By NICOLE WINFIELD
Associated Press
VATICAN CITY – Elevating the “saint of the gutters” to one of the Catholic Church’s highest honors, Pope Francis on Sunday praised Mother Teresa for her radical dedication to society’s outcasts and her courage in shaming world leaders for the “crimes of poverty they themselves created.”
An estimated 120,000 people filled St. Peter’s Square for the canonization ceremony, less than half the number who turned out for her 2003 beatification. It was nevertheless the highlight of Francis’ Holy Year of Mercy and quite possibly one of the defining moments of his mercy-focused papacy.
Francis has been dedicated to ministering to society’s most marginal, from prostitutes to prisoners, refugees to the homeless. In that way, while the canonization of “St. Teresa of Kolkata” was a celebration of her life and work, it was also something of an affirmation of Francis’ own papal priorities, which have earned him praise and criticism alike.
“Let us carry her smile in our hearts and give it to those whom we meet along our journey, especially those who suffer,” Francis said in his homily.
Born Agnes Gonxhe Bojaxhiu on Aug. 26, 1910, Teresa came to India in 1929 as a sister of the Loreto order.
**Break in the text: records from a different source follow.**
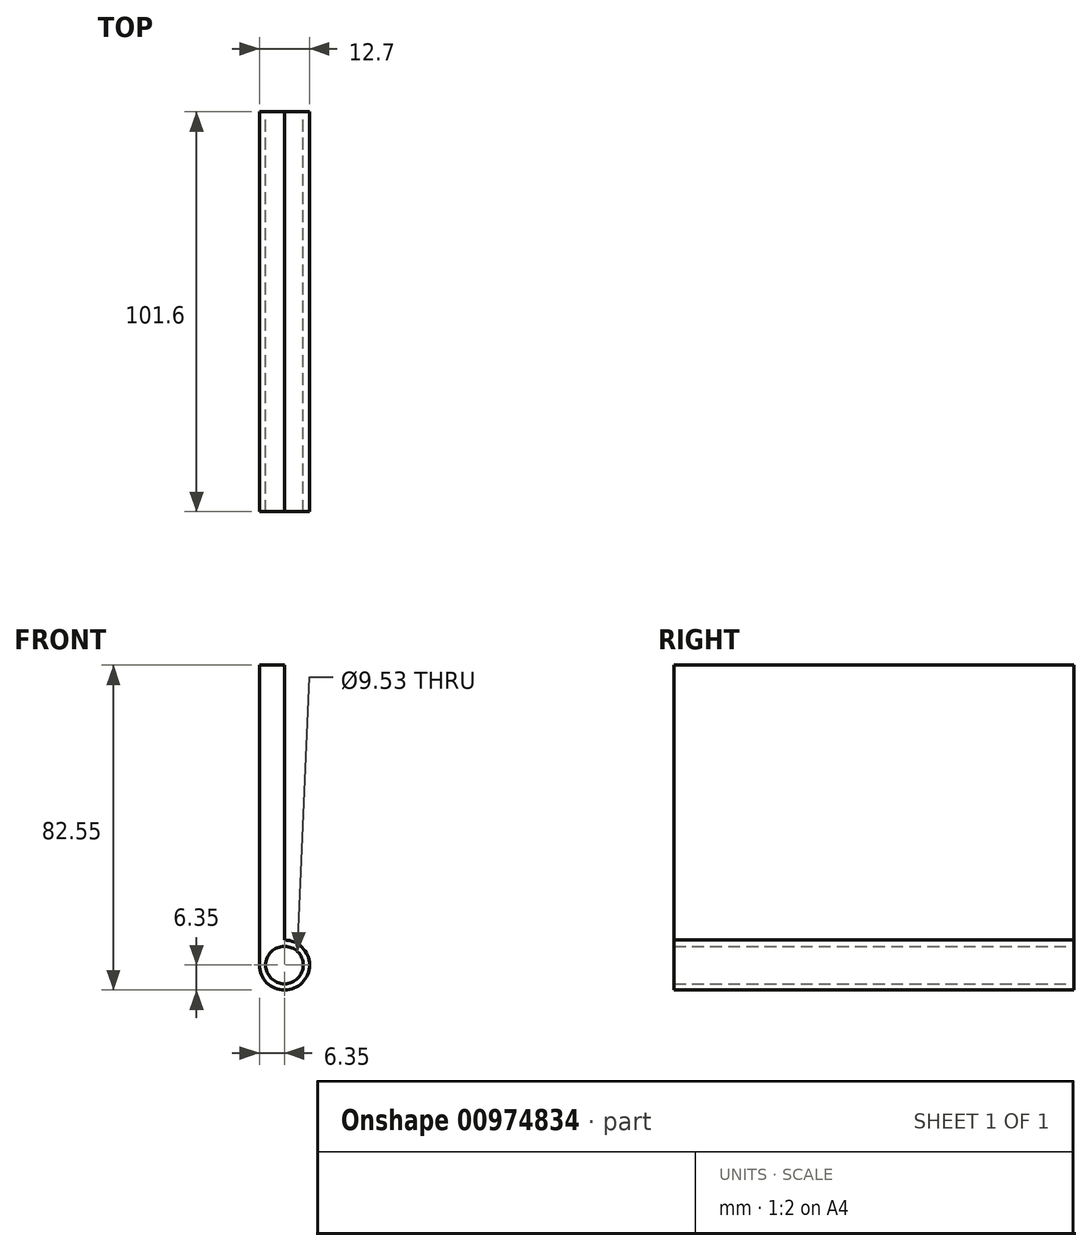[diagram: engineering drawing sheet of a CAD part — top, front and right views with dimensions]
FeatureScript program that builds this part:
annotation { "Feature Type Name" : "Feature", "Feature Type Description" : "" }
export const myFeature = defineFeature(function(context is Context, id is Id, definition is map)
    precondition{}
    {
        {
            var Q0;
            Q0=qCreatedBy(makeId("Front.planeOp"),FACE);
            var sketch = newSketch(context, id + "F0", { "sketchPlane" : qUnion([Q0])});
            skArc(sketch, "E0", {"start": v(-6.35, 0) * mm, "mid": v(4.5, -4.5) * mm, "end": v(0, 6.35) * mm});
            skCircle(sketch, "E1", {"center": v(0, 0) * mm, "radius": 4.76 * mm});
            skLineSegment(sketch, "E2", {"start": v(0, 6.35) * mm, "end": v(0, 76.2) * mm});
            skLineSegment(sketch, "E3", {"start": v(0, 76.2) * mm, "end": v(-6.35, 76.2) * mm});
            skLineSegment(sketch, "E4", {"start": v(-6.35, 76.2) * mm, "end": v(-6.35, 0) * mm});
            skSolve(sketch);
        }
        {
            var Q0;
            Q0 = qSketchRegion(id + "F0", true);
            extrude(context, id + "F1", {"entities" : qUnion([Q0]), "depth" : 101.6 * mm, "offsetDistance" : 25.4 * mm});
        }
    });
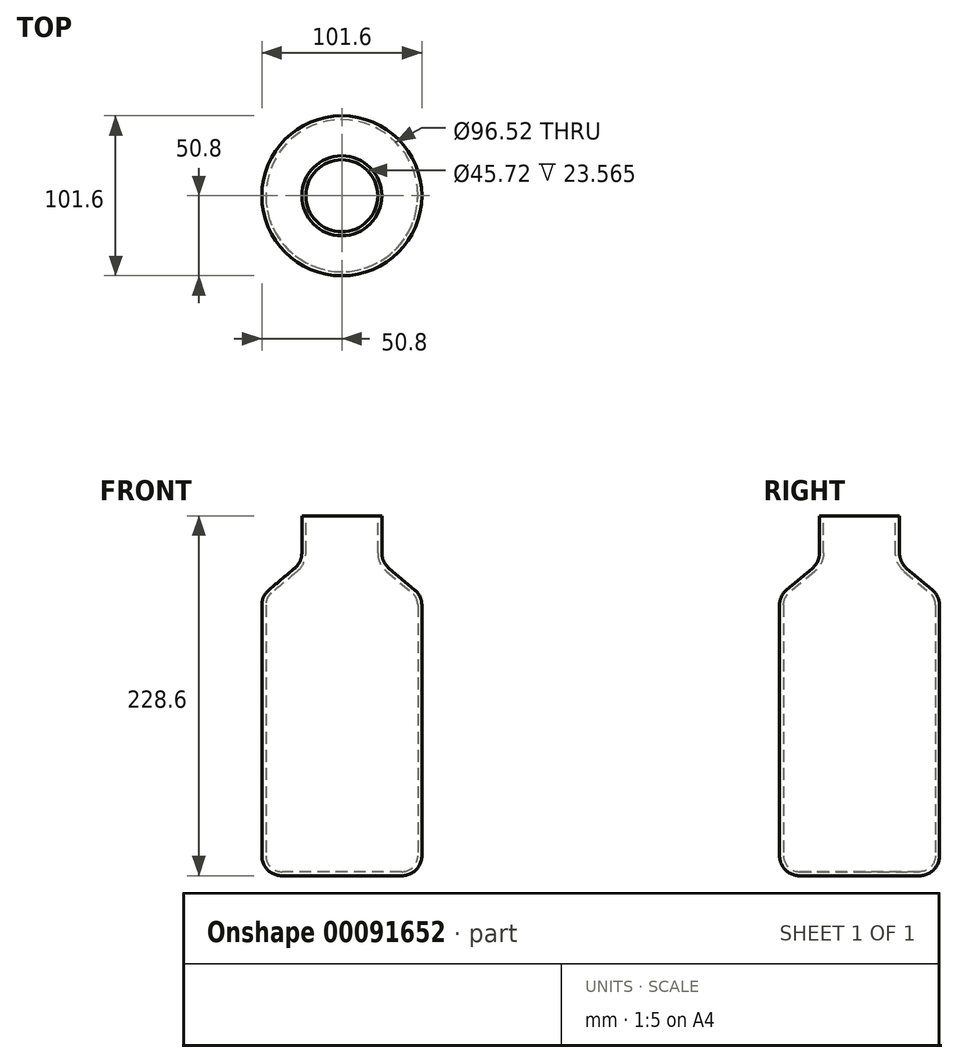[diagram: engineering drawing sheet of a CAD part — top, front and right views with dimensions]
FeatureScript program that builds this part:
annotation { "Feature Type Name" : "Feature", "Feature Type Description" : "" }
export const myFeature = defineFeature(function(context is Context, id is Id, definition is map)
    precondition{}
    {
        {
            var Q0;
            Q0=qCreatedBy(makeId("Top.planeOp"),FACE);
            var sketch = newSketch(context, id + "F0", { "sketchPlane" : qUnion([Q0])});
            skCircle(sketch, "E0", {"center": v(0, 0) * mm, "radius": 50.8 * mm});
            skSolve(sketch);
        }
        {
            var Q0;
            Q0=makeQuery(id+"F0.imprint","IMPRINT",FACE,{"disambiguationData":[TD([[makeQuery(id+"F0.imprint","IMPRINT",EDGE,{"derivedFrom":sQuery(id+"F0.wireOp",EDGE,"E0")}),1.0]])]});
            extrude(context, id + "F1", {"entities" : qUnion([Q0]), "depth" : 177.8 * mm});
        }
        {
            var Q0;
            Q0=qCreatedBy(makeId("Front.planeOp"),FACE);
            var sketch = newSketch(context, id + "F2", { "sketchPlane" : qUnion([Q0])});
            skLineSegment(sketch, "E1", {"start": v(0, 177.8) * mm, "end": v(-50.8, 177.8) * mm});
            skLineSegment(sketch, "E2", {"start": v(-50.8, 177.8) * mm, "end": v(-25.4, 199.11) * mm});
            skLineSegment(sketch, "E3", {"start": v(-25.4, 199.11) * mm, "end": v(-25.4, 228.6) * mm});
            skLineSegment(sketch, "E4", {"start": v(-25.4, 228.6) * mm, "end": v(0, 228.6) * mm});
            skLineSegment(sketch, "E5", {"start": v(0, 228.6) * mm, "end": v(0, 177.8) * mm});
            skSolve(sketch);
        }
        {
            var Q0;
            Q0 = qSketchRegion(id + "F2", true);
            var Q1;
            Q1=sQuery(id+"F2.wireOp",EDGE,"E5");
            revolve(context, id + "F3", {"operationType" : NewBodyOperationType.ADD, "entities" : qUnion([Q0]), "axis" : qUnion([Q1]), "revolveType" : RevolveType.FULL});
        }
        {
            var Q0;
            Q0=makeQuery(id+"F1.opExtrude","CAP_EDGE",EDGE,{"disambiguationData":[OSD([sQuery(id+"F0.wireOp",EDGE,"E0")])],"isStart":true});
            var Q1;
            Q1=makeQuery(id+"F3.boolean.opBoolean","MERGE",EDGE,{"derivedFrom":[makeQuery(id+"F1.opExtrude","CAP_EDGE",EDGE,{"disambiguationData":[OSD([sQuery(id+"F0.wireOp",EDGE,"E0")])],"isStart":false}),makeQuery(id+"F3.opRevolve","SWEPT_EDGE",EDGE,{"disambiguationData":[OSD([sQuery(id+"F2.wireOp",EDGE,"E1"),sQuery(id+"F2.wireOp",EDGE,"E2")])]})]});
            var Q2;
            Q2=makeQuery(id+"F3.opRevolve","SWEPT_EDGE",EDGE,{"disambiguationData":[OSD([sQuery(id+"F2.wireOp",EDGE,"E2"),sQuery(id+"F2.wireOp",EDGE,"E3")])]});
            fillet(context, id + "F4", {"entities" : qUnion([Q0, Q1, Q2]), "radius" : 12.7 * mm, "tangentPropagation" : true, "allowEdgeOverflow" : false});
        }
        {
            var Q0;
            Q0=makeQuery(id+"F3.opRevolve","SWEPT_FACE",FACE,{"disambiguationData":[OSD([sQuery(id+"F2.wireOp",EDGE,"E4")])]});
            shell(context, id + "F5", {"entities" : qUnion([Q0]), "thickness" : 2.54 * mm});
        }
    });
In 1946, she received what she described as a “call within a call” to found a new order dedicated to caring for the most unloved and unwanted, the “poorest of the poor” in the slums of her adopted city, Kolkata.
The Missionaries of Charity order went on to become one of the most well-known in the world, with more than 4,000 sisters in their trademark blue-trimmed white saris doing as Teresa instructed: “small things with great love.”
At the order’s Mother House in Kolkata, hundreds of people watched the Mass on TV and clapped with joy when Francis declared her a saint.
They gathered around Teresa’s tomb which was decorated with flowers, a single candle and a photo of the wrinkled saint.
“I am so proud to be from Kolkata,” said Sanjay Sarkar, a high school student on hand for the celebration. “Mother Teresa belonged to Kolkata, and she has been declared a saint.”
For Francis, Teresa put into action his ideal of the church as a “field hospital” for those suffering both material and spiritual poverty, living on the physical and existential peripheries of society.
In his homily, Francis praised her as the merciful saint who defended the lives of the unborn, sick and abandoned, recalling her strong opposition to abortion which often put her at odds with progressives around the world.
“She bowed down before those who were spent, left to die on the side of the road, seeing in them their God-given dignity,” he said.
Associated Press writer Bernat Armangue in Kolkata, India, contributed to this report.